======== Exercise materials

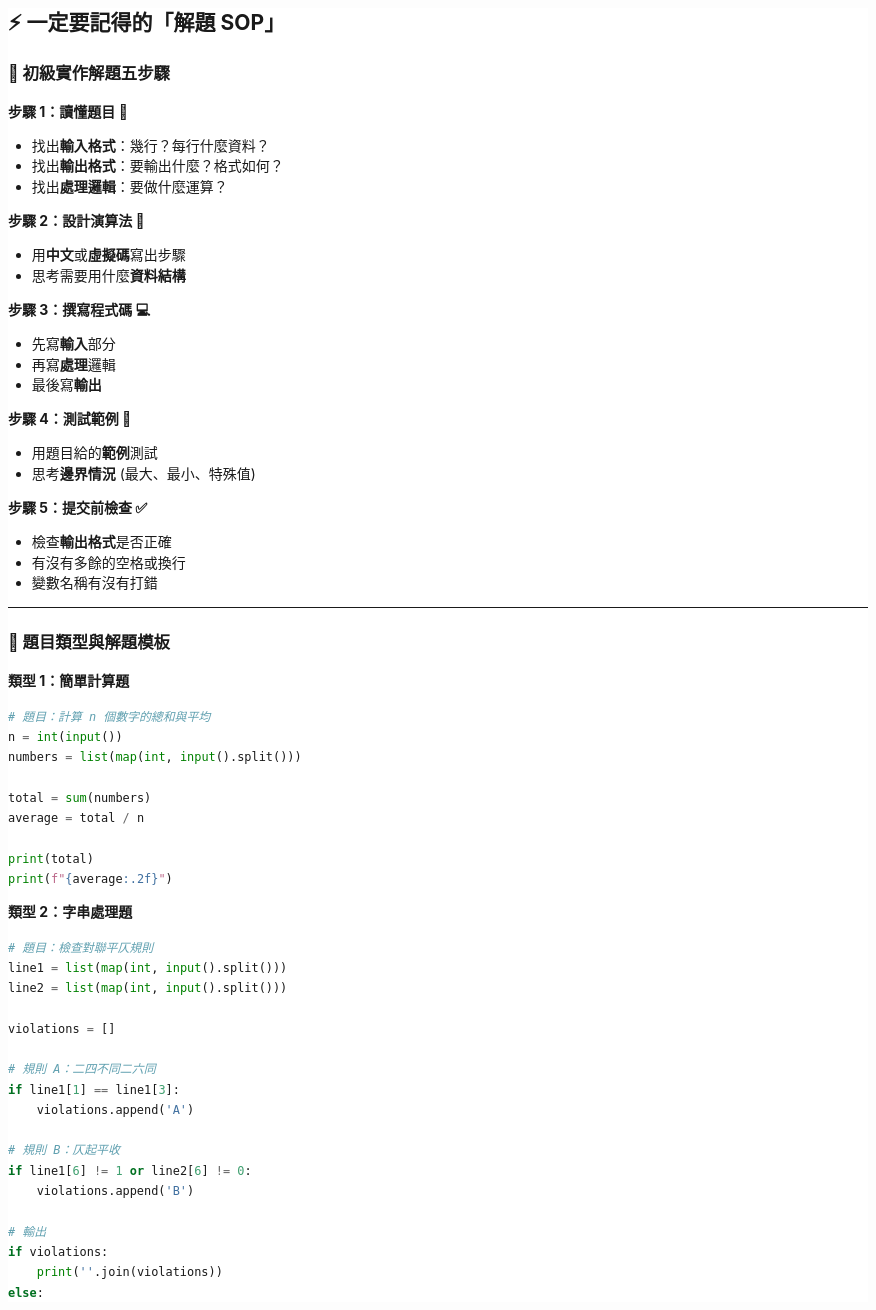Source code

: 
## ⚡ 一定要記得的「解題 SOP」

### 🎯 初級實作解題五步驟

**步驟 1：讀懂題目 📖**
- 找出**輸入格式**：幾行？每行什麼資料？
- 找出**輸出格式**：要輸出什麼？格式如何？
- 找出**處理邏輯**：要做什麼運算？

**步驟 2：設計演算法 🧠**
- 用**中文**或**虛擬碼**寫出步驟
- 思考需要用什麼**資料結構**

**步驟 3：撰寫程式碼 💻**
- 先寫**輸入**部分
- 再寫**處理**邏輯
- 最後寫**輸出**

**步驟 4：測試範例 🧪**
- 用題目給的**範例**測試
- 思考**邊界情況** (最大、最小、特殊值)

**步驟 5：提交前檢查 ✅**
- 檢查**輸出格式**是否正確
- 有沒有多餘的空格或換行
- 變數名稱有沒有打錯

---

### 📝 題目類型與解題模板

**類型 1：簡單計算題**

```python
# 題目：計算 n 個數字的總和與平均
n = int(input())
numbers = list(map(int, input().split()))

total = sum(numbers)
average = total / n

print(total)
print(f"{average:.2f}")
```

**類型 2：字串處理題**

```python
# 題目：檢查對聯平仄規則
line1 = list(map(int, input().split()))
line2 = list(map(int, input().split()))

violations = []

# 規則 A：二四不同二六同
if line1[1] == line1[3]:
    violations.append('A')

# 規則 B：仄起平收
if line1[6] != 1 or line2[6] != 0:
    violations.append('B')

# 輸出
if violations:
    print(''.join(violations))
else:
```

================

Activity:
Your answer should be the lines of the records that include the word "list".

Answer for this exercise:
numbers = list(map(int, input().split()))
line1 = list(map(int, input().split()))
line2 = list(map(int, input().split()))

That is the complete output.